Gisbert Voigt, Vizepräsident der Ärztekammer Niedersachsen. „Besonders positiv
hervorzuheben ist, dass er die unterschiedlichen Krankheitsbilder in einzelnen
Kapiteln behandelt und die jeweils aktuellen Resistenzen darstellt sowie
entsprechende Medikamente nennt. Auch im Bereich der Fortbildung sind wir auf
einem sehr guten Weg: Die Ärztekammer Niedersachsen hat sich gerne als
Kooperationspartner des NLGA am Ersten Basiskurs Antibiotikatherapie beteiligt.

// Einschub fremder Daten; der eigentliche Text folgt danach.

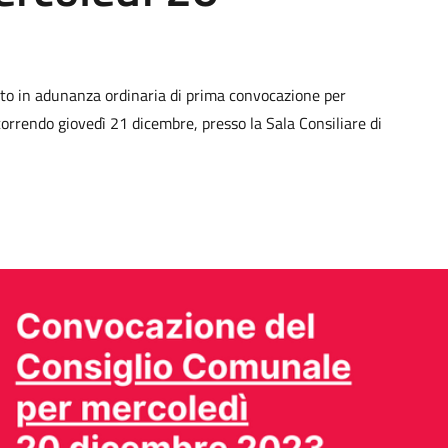
cato in adunanza ordinaria di prima convocazione per
orrendo giovedì 21 dicembre, presso la Sala Consiliare di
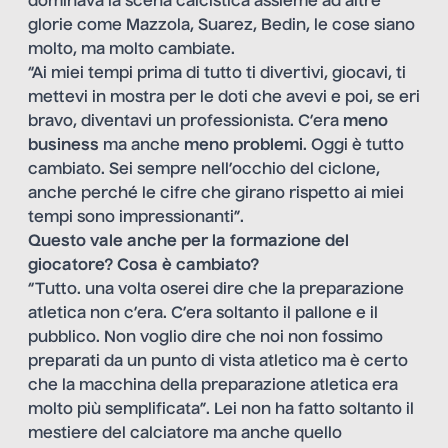
dominava la scena calcistica assieme ad altre
glorie come Mazzola, Suarez, Bedin, le cose siano
molto, ma molto cambiate.
“Ai miei tempi prima di tutto ti divertivi, giocavi, ti
mettevi in mostra per le doti che avevi e poi, se eri
bravo, diventavi un professionista. C’era
meno
business
ma anche
meno problemi
. Oggi è tutto
cambiato. Sei sempre nell’occhio del ciclone,
anche perché le cifre che girano rispetto ai miei
tempi sono impressionanti”.
Questo vale anche per la formazione del
giocatore? Cosa è cambiato?
“Tutto. una volta oserei dire che la preparazione
atletica non c’era. C’era soltanto il pallone e il
pubblico. Non voglio dire che noi non fossimo
preparati da un punto di vista atletico ma è certo
che la macchina della preparazione atletica era
molto più semplificata”. Lei non ha fatto soltanto il
mestiere del calciatore ma anche quello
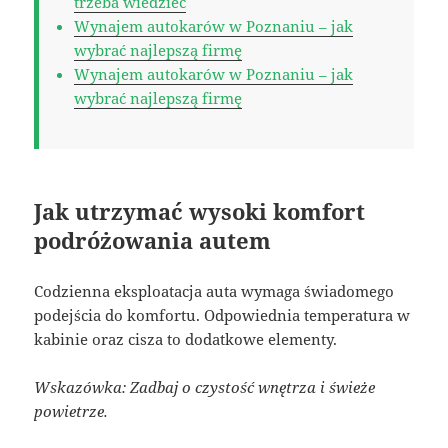
trzeba wiedzieć
Wynajem autokarów w Poznaniu – jak
wybrać najlepszą firmę
Wynajem autokarów w Poznaniu – jak
wybrać najlepszą firmę
Jak utrzymać wysoki komfort
podróżowania autem
Codzienna eksploatacja auta wymaga świadomego
podejścia do komfortu. Odpowiednia temperatura w
kabinie oraz cisza to dodatkowe elementy.
Wskazówka: Zadbaj o czystość wnętrza i świeże
powietrze.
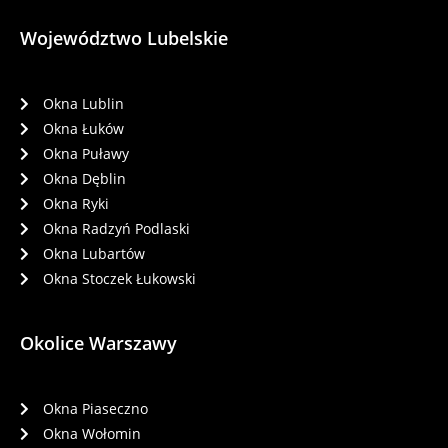
Województwo Lubelskie
Okna Lublin
Okna Łuków
Okna Puławy
Okna Dęblin
Okna Ryki
Okna Radzyń Podlaski
Okna Lubartów
Okna Stoczek Łukowski
Okolice Warszawy
Okna Piaseczno
Okna Wołomin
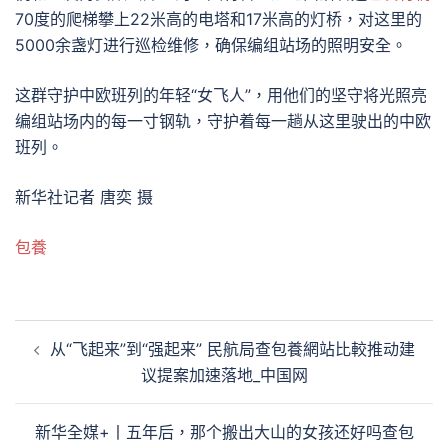
70度的爬梯攀上22米高的电塔和17米高的灯桥，对这里的
5000余盏灯进行巡检维修，确保编组站场的照明安全。
这群守护中欧班列的年轻“女飞人”，用他们的坚守将光照亮
编组站场内的每一寸钢轨，守护着每一趟从这里驶出的中欧
班列。
新华社记者 唐奕 摄
包養
文
从“飞起来”到“强起来” 民航局查包養網站比較推动建
章
议提案加速落地_中国网
導
覽
新华全媒+丨五年后，那个搬出大山的女孩还好吗查包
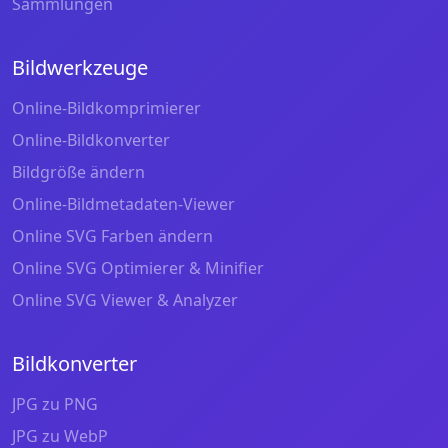
Sammlungen
Bildwerkzeuge
Online-Bildkomprimierer
Online-Bildkonverter
Bildgröße ändern
Online-Bildmetadaten-Viewer
Online SVG Farben ändern
Online SVG Optimierer & Minifier
Online SVG Viewer & Analyzer
Bildkonverter
JPG zu PNG
JPG zu WebP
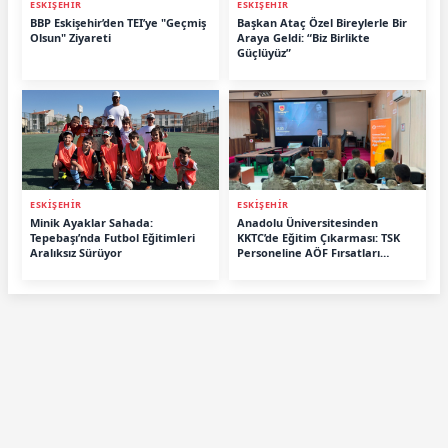
ESKİŞEHİR
ESKİŞEHİR
BBP Eskişehir’den TEI’ye "Geçmiş
Başkan Ataç Özel Bireylerle Bir
Olsun" Ziyareti
Araya Geldi: “Biz Birlikte
Güçlüyüz”
ESKİŞEHİR
ESKİŞEHİR
Minik Ayaklar Sahada:
Anadolu Üniversitesinden
Tepebaşı’nda Futbol Eğitimleri
KKTC’de Eğitim Çıkarması: TSK
Aralıksız Sürüyor
Personeline AÖF Fırsatları
Anlatıldı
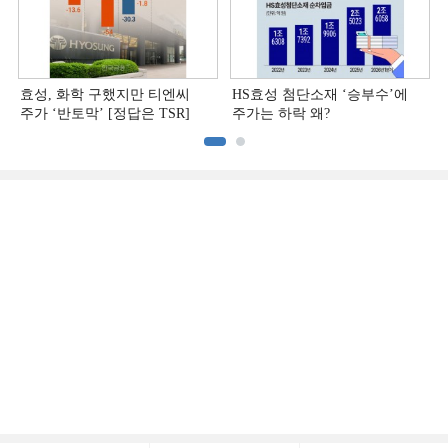
효성, 화학 구했지만 티엔씨
HS효성 첨단소재 ‘승부수’에
주가 ‘반토막’ [정답은 TSR]
주가는 하락 왜?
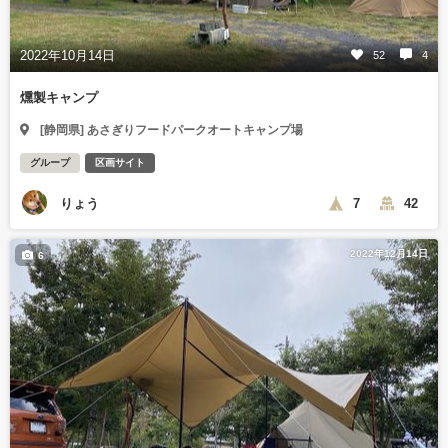
2022年10月14日
52
4
燻製キャンプ
[静岡県] あさぎりフードパークオートキャンプ場
グループ
区画サイト
りょう
7
42
2022年12月14日
6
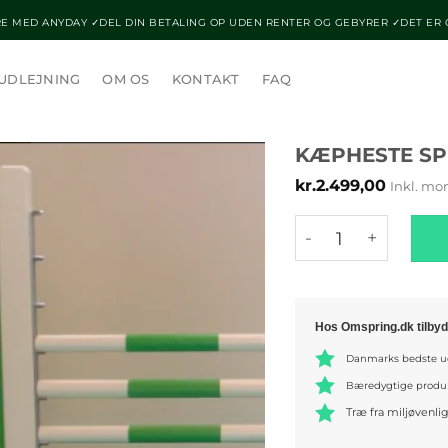
E MED ANYDAY ✓DEL DIN BETALING OP UDEN RENTER OG GEBYRER ✓DET ER
UDLEJNING
OM OS
KONTAKT
FAQ
KÆPHESTE SP
kr.
2.499,00
Inkl. m
Kæpheste spring 
Hos Omspring.dk tilbyd
Danmarks bedste ud
Bæredygtige produ
Træ fra miljøvenli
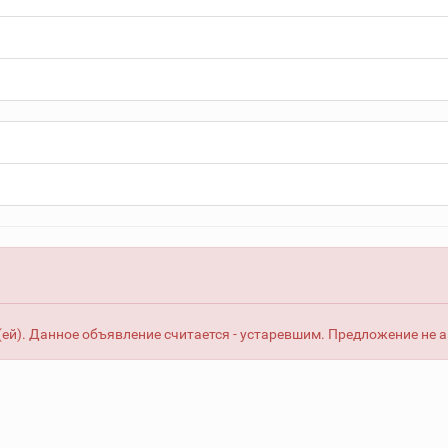
ей). Данное объявление считается - устаревшим. Предложение не 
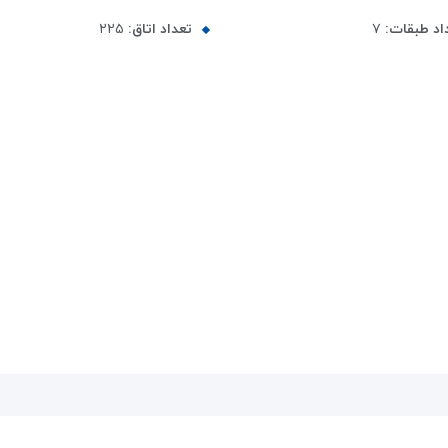
اد طبقات:
۷
تعداد اتاق:
۲۲۵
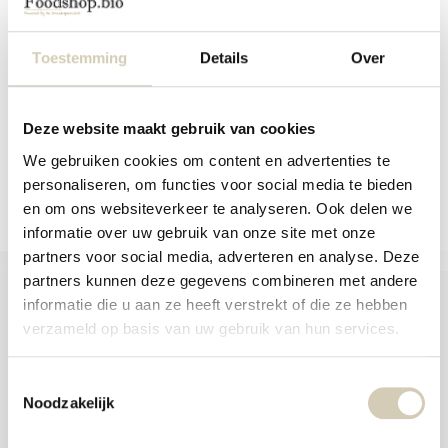
and
Organic, gluten-free multigrain
swi
crispbread with ...
gest
Toestemming
Details
Over
In stock
4,19
Deze website maakt gebruik van cookies
We gebruiken cookies om content en advertenties te
Compare
personaliseren, om functies voor social media te bieden
en om ons websiteverkeer te analyseren. Ook delen we
informatie over uw gebruik van onze site met onze
partners voor social media, adverteren en analyse. Deze
partners kunnen deze gegevens combineren met andere
informatie die u aan ze heeft verstrekt of die ze hebben
verzameld op basis van uw gebruik van hun services.
Foodshop.bio
Toestemmingsselectie
Foodshop.bio is an initiative of de Smaakspecialist
Noodzakelijk
webshop@desmaakspecialist.nl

Wir freuen uns über die hohe Resonanz bei den Anmeldungen."
„Rund 22
Millionen Patienten haben im Jahr 2010 ein Antibiotikarezept erhalten. Das sind
31,5 Prozent aller GKV-Versicherten. Innerhalb Deutschlands werden Antibiotika
regional unterschiedlich oft verschrieben. Dabei zeigen sich für Kinder und
Jugendliche andere regionale Muster als für Erwachsene. Antibiotika gehören zu
den häufigsten Arzneimittelverordnungen in Deutschland. Ihr breiter Einsatz wird
inzwischen kritisch beurteilt, da sich zunehmend Resistenzen entwickeln und die
Mittel dadurch ihre Wirkung verlieren. Daher begrüßt die Kassenärztliche
Vereinigung die niedersächsische Antibiotikastrategie", sagt Dr. Jörg Berling,
stellvertretender Vorstandsvorsitzender der Kassenärztlichen Vereinigung
Niedersachsen (KVN).
Um die Verbreitung bereits vorhandener Resistenzen einzuschränken, greift in
Niedersachsen bereits die Niedersächsische Hygieneverordnung. Die Leitung jeder
medizinischen Einrichtung ist danach für die Hygiene im Sinn eines
Qualitätsmanagements verantwortlich. Daneben gibt es ein Begleitgremium, in dem
Problemfelder der Hygiene im Kontext mit Antibiotikaresistenzen erörtert und
überregionale Strategien abgestimmt werden. Auch auf kommunaler Ebene gibt es in
Niedersachsen Netzwerke, zum Beispiel in Osnabrück, der Region Hannover oder das
Hygienenetzwerk Südostniedersachsen. Ihr Ziel ist der offene Austausch zwischen
den verschiedenen Institutionen, die Patienten betreuen. Wenn zum Beispiel ein
mit MRSA besiedelter Patient aus einem Krankenhaus in eine Pflegeeinrichtung
überwiesen wird, kann die Einrichtung informiert werden, damit das Personal dort
die entsprechenden Hygienemaßnahmen ergreifen kann.